── PROVIDED ENTRIES

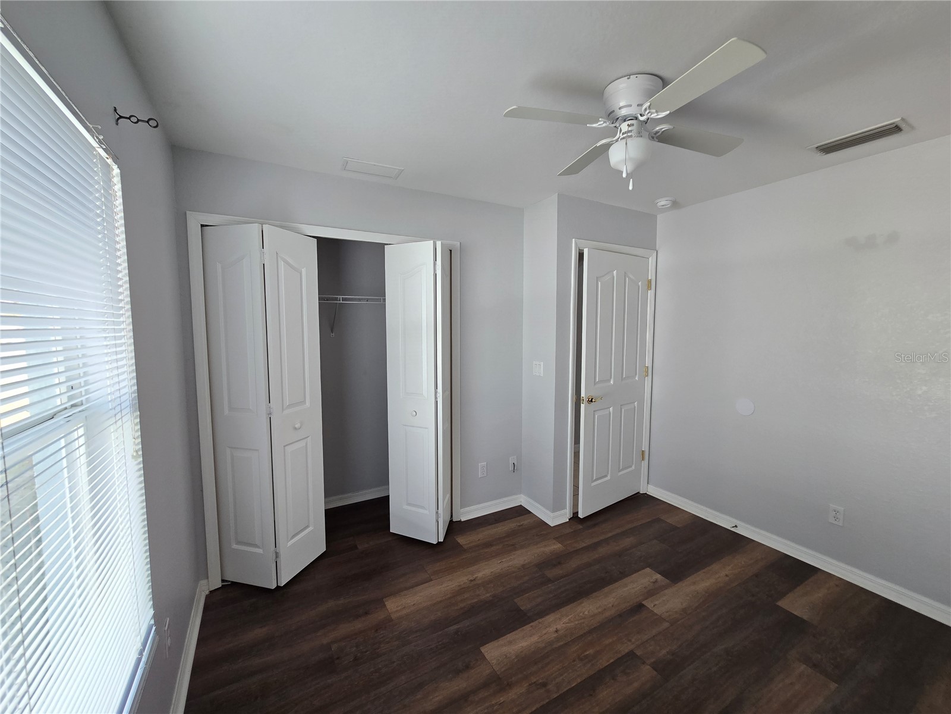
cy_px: 357
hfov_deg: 106.2
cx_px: 476
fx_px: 357
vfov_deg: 89.9
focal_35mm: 13
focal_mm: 2.2
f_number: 2.2
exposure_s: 1/100
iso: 125
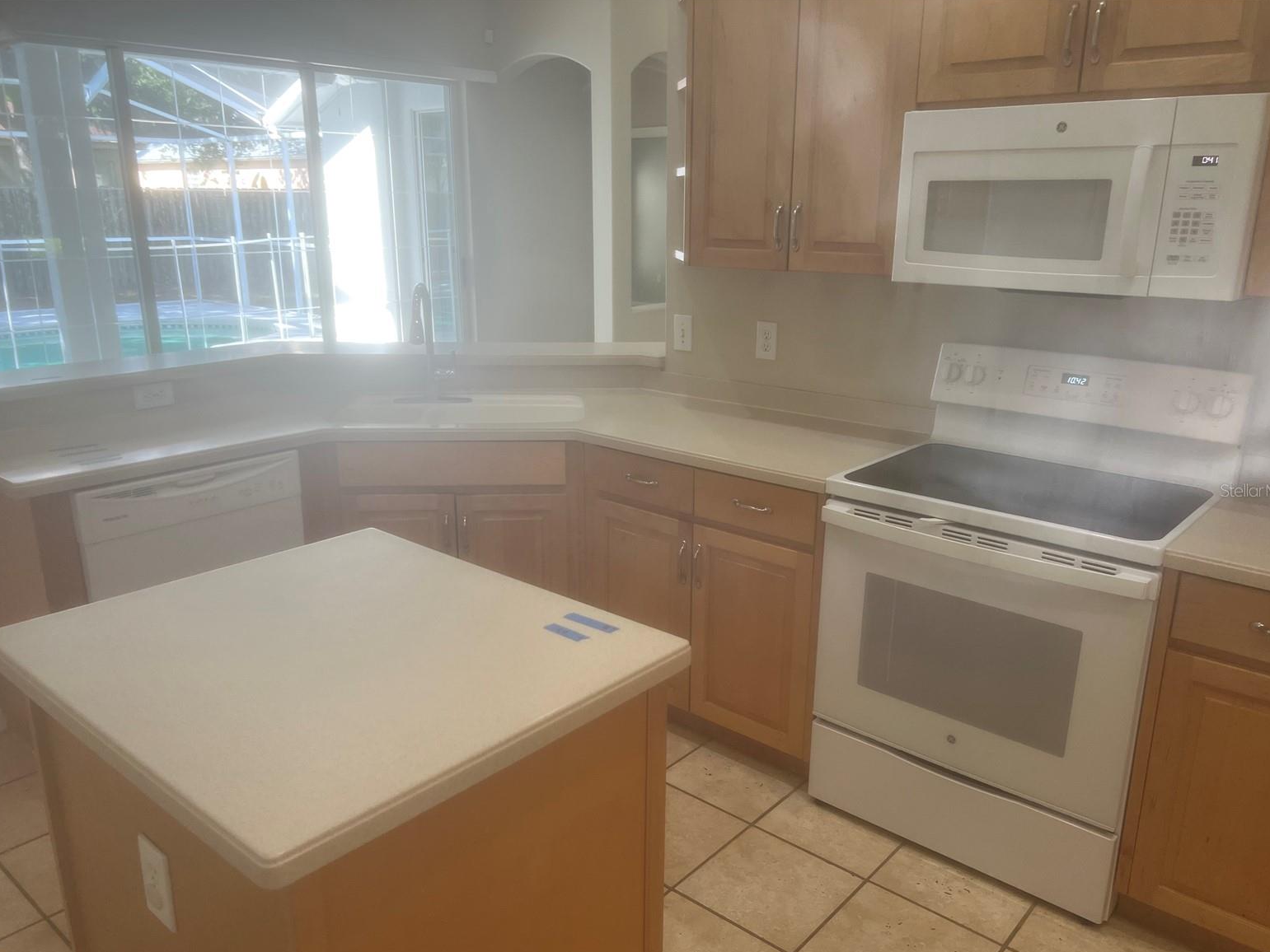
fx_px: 991
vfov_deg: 51.4
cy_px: 490
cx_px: 639
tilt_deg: -15.3
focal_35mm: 27
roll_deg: +0.4
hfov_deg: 65.3
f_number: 1.5
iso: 125
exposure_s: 1/120
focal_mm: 5.7
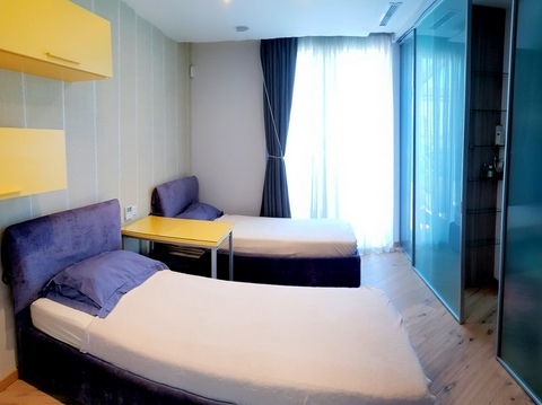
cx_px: 271
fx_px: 407
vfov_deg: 53.0
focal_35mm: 26
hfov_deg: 67.4
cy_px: 202
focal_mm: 4.3
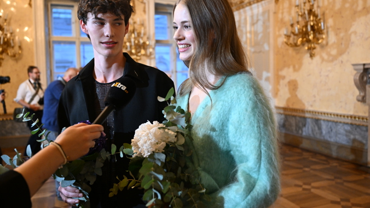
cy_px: 94
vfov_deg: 37.1
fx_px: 309
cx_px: 186
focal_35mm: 32
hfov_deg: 61.8
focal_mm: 29.5
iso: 3200
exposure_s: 1/200
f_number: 2.8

────

#### BRIEF
Give the entries back verbatim and omit the images.

#### EXERCISE RESPONSE
cy_px: 357
hfov_deg: 106.2
cx_px: 476
fx_px: 357
vfov_deg: 89.9
focal_35mm: 13
focal_mm: 2.2
f_number: 2.2
exposure_s: 1/100
iso: 125
fx_px: 991
vfov_deg: 51.4
cy_px: 490
cx_px: 639
tilt_deg: -15.3
focal_35mm: 27
roll_deg: +0.4
hfov_deg: 65.3
f_number: 1.5
iso: 125
exposure_s: 1/120
focal_mm: 5.7
cx_px: 271
fx_px: 407
vfov_deg: 53.0
focal_35mm: 26
hfov_deg: 67.4
cy_px: 202
focal_mm: 4.3
cy_px: 94
vfov_deg: 37.1
fx_px: 309
cx_px: 186
focal_35mm: 32
hfov_deg: 61.8
focal_mm: 29.5
iso: 3200
exposure_s: 1/200
f_number: 2.8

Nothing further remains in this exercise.